Justice Low’s remarks have no application to this case.  There are some cases in which there exists an issue which, if decided one way, will render a number of other issues moot.  In such cases, it is sometimes appropriate to order that issue to be severed and tried first.  Justice Low thought that Kapp might be such a case.  No such issue exists in this case.  Mr. Sutherland admits that he committed the offence.  He raises two Charter issues in his defence.  It might be efficient to try one before the other, but that is not the position taken by the Crown on the present application.  On the contrary, the Crown submits that both of the Charter issues should be dismissed without a hearing.  Nothing in Justice Low’s comments supports the idea that such a procedure is permissible.

[9]           I am mindful of the right of the accused to make “full answer and defence”: R. v. Mills, 1999 CanLII 637 (SCC), [1999] 3 SCR 668.  If the court is empowered to reject a Charter defence advanced by the accused without hearing either the evidence which the accused proposes to tender in support of it or full submissions on the issue, it is difficult to see how the accused can be said to have had the opportunity to make full answer and defence. 

[10]        I am also mindful that:

… it is a firmly established principle that the Charter must receive contextual application.  The scope of a particular Charter right or freedom may vary according to the circumstances.

R. v. Jarvis, 2002 SCC 73 (CanLII), [2002] 3 SCR 757 @ paragraph 63

Judges should be wary of ruling on Charter issues in the absence of a full exposition of the circumstances, supported by evidence.

[11]        The rules of civil procedure in most jurisdictions provide two procedures analogous to the Vukelich hearing:  (i) a pleading may be struck where the facts alleged, even if proven, do not give rise to a meritorious claim or defence; (ii) a claim or defence may be summarily dismissed if no sufficient evidentiary basis exists to justify a trial of the issue.  I observe that the Criminal Code contains no provision for similar procedures.  I have no doubt that those who advise Parliament in criminal matters are well aware of the summary procedures commonly found in rules of civil procedure.  If Parliament considered that such procedures should be available in criminal cases, Parliament would undoubtedly have made express provision for them in the Criminal Code. 

[12]        Shortly put, the Criminal Code does not expressly authorize me to summarily dismiss Mr. Sutherland’s Charter defences without hearing either the evidence which he wishes to tender in support of them or his submissions in respect of them.  It might be that I could do so by exercising the implied jurisdiction of a statutory court to prevent abuses of its own process:  R. v. Gunn 2003 ABQB 314; [2003] AJ No. 467; R. v. Cunningham, 2010 SCC 10 (CanLII), [2010] 1 SCR 331.  However, the issues raised by Mr.
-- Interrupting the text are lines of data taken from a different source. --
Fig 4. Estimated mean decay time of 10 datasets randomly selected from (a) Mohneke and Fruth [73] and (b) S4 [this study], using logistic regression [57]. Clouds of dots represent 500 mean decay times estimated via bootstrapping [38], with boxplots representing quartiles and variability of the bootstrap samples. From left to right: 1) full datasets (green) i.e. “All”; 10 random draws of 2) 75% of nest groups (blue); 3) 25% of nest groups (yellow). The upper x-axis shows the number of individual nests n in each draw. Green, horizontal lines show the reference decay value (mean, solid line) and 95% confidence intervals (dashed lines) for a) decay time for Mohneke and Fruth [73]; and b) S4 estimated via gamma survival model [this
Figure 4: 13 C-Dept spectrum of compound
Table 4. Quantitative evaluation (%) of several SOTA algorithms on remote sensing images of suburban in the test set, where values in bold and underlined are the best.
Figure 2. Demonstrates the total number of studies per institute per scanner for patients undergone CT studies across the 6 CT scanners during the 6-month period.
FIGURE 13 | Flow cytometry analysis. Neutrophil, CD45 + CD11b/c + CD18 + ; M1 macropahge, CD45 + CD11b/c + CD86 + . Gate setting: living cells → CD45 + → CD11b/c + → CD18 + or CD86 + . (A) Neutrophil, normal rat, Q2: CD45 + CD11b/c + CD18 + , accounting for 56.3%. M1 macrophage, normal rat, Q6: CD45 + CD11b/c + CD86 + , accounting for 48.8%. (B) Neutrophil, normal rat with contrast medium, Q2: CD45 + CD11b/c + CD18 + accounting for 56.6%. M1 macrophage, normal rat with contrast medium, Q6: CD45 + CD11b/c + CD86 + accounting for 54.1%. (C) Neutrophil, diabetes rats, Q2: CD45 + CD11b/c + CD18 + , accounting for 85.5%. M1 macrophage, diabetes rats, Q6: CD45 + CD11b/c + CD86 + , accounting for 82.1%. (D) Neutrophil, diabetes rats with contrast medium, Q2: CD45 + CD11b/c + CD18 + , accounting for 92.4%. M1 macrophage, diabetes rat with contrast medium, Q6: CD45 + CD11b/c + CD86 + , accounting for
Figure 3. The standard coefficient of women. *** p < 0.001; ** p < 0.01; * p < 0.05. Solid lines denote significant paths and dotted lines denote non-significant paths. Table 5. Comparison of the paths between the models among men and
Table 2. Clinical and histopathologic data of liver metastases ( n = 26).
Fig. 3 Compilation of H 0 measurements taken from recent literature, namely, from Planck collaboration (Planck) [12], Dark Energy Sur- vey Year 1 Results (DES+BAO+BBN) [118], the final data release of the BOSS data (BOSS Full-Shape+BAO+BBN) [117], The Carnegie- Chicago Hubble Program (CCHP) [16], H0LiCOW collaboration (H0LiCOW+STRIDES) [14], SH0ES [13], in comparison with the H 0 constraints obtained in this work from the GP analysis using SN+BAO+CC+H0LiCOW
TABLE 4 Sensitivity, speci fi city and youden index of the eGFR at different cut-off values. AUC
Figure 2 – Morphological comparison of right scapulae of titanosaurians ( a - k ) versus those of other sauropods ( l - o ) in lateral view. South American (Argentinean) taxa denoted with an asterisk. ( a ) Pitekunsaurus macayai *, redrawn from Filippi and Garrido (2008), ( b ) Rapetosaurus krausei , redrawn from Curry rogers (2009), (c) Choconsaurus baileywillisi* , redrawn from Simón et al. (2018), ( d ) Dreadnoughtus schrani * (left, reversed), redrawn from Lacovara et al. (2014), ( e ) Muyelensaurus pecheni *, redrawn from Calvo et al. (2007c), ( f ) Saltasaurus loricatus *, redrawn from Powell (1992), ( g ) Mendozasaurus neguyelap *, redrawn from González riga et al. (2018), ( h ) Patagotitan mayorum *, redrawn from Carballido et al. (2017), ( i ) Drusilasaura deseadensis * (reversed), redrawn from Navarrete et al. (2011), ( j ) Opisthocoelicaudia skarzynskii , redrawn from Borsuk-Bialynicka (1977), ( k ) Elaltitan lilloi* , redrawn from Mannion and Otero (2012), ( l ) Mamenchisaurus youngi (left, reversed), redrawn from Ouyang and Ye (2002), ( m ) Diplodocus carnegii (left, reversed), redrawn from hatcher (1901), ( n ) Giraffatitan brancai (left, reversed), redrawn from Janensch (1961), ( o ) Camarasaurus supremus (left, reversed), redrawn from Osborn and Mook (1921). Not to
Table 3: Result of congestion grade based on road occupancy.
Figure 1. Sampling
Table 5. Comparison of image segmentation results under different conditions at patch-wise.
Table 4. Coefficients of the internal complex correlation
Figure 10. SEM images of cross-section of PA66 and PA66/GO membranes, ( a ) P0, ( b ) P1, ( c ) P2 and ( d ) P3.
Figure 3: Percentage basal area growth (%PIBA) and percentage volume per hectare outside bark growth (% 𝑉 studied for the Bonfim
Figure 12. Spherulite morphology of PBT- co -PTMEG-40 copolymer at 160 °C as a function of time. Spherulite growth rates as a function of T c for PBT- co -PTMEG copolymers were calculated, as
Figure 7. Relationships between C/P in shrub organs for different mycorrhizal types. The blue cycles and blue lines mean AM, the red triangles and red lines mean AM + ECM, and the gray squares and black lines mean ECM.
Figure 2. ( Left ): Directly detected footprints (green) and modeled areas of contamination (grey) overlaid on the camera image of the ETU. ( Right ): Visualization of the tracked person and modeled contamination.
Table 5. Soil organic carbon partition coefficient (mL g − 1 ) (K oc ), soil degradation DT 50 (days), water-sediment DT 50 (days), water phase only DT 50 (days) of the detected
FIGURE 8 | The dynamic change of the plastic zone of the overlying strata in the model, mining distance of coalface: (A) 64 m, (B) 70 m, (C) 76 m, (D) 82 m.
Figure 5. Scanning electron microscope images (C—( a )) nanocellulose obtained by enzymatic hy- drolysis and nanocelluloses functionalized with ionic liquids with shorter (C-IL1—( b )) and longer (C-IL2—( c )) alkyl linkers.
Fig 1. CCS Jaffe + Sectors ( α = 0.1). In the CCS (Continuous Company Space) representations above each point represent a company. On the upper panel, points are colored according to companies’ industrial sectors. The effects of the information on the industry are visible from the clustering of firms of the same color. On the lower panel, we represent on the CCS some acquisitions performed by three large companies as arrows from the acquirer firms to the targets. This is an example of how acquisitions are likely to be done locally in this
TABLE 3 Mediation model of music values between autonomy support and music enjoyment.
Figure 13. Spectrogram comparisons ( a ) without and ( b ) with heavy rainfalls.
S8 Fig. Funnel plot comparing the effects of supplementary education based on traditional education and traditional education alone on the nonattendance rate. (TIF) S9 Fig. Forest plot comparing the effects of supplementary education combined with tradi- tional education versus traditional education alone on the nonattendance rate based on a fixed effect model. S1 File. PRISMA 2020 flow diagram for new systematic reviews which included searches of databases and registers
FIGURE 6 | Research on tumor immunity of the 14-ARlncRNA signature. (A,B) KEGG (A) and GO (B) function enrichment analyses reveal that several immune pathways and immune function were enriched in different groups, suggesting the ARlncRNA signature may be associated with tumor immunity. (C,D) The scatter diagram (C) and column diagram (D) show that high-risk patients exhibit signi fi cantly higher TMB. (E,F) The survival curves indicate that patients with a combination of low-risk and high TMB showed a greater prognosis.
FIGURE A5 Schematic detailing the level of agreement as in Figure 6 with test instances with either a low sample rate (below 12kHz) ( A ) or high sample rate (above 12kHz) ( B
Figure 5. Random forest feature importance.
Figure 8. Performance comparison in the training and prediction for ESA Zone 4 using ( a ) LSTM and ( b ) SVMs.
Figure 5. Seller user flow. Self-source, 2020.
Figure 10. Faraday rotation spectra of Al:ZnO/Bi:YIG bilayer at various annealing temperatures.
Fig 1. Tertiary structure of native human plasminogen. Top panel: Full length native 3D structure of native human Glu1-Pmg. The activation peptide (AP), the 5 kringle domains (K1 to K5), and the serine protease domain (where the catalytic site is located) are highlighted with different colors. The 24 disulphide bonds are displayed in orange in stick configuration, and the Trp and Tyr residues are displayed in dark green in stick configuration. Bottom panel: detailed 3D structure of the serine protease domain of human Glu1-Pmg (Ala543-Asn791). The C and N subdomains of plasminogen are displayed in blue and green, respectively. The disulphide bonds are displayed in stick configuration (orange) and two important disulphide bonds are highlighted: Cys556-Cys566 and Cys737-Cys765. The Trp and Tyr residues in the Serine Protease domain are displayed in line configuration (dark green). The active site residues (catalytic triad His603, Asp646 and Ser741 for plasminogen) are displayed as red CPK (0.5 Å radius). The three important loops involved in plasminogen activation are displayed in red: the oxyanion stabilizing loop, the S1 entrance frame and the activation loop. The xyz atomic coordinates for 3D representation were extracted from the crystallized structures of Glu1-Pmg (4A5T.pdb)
Sutherland cannot be described as an abuse of process.  He raises them in good faith, and not in an attempt to hinder or delay the proceedings.  They may or may not be strong points - that remains to be seen - but they are not frivolous.

Disposition

[13]        I decline to decide summarily the Charter issues raised by Mr. Sutherland.  He is at liberty to lead such evidence as he considers to be relevant, and to present his submissions after the evidence is concluded.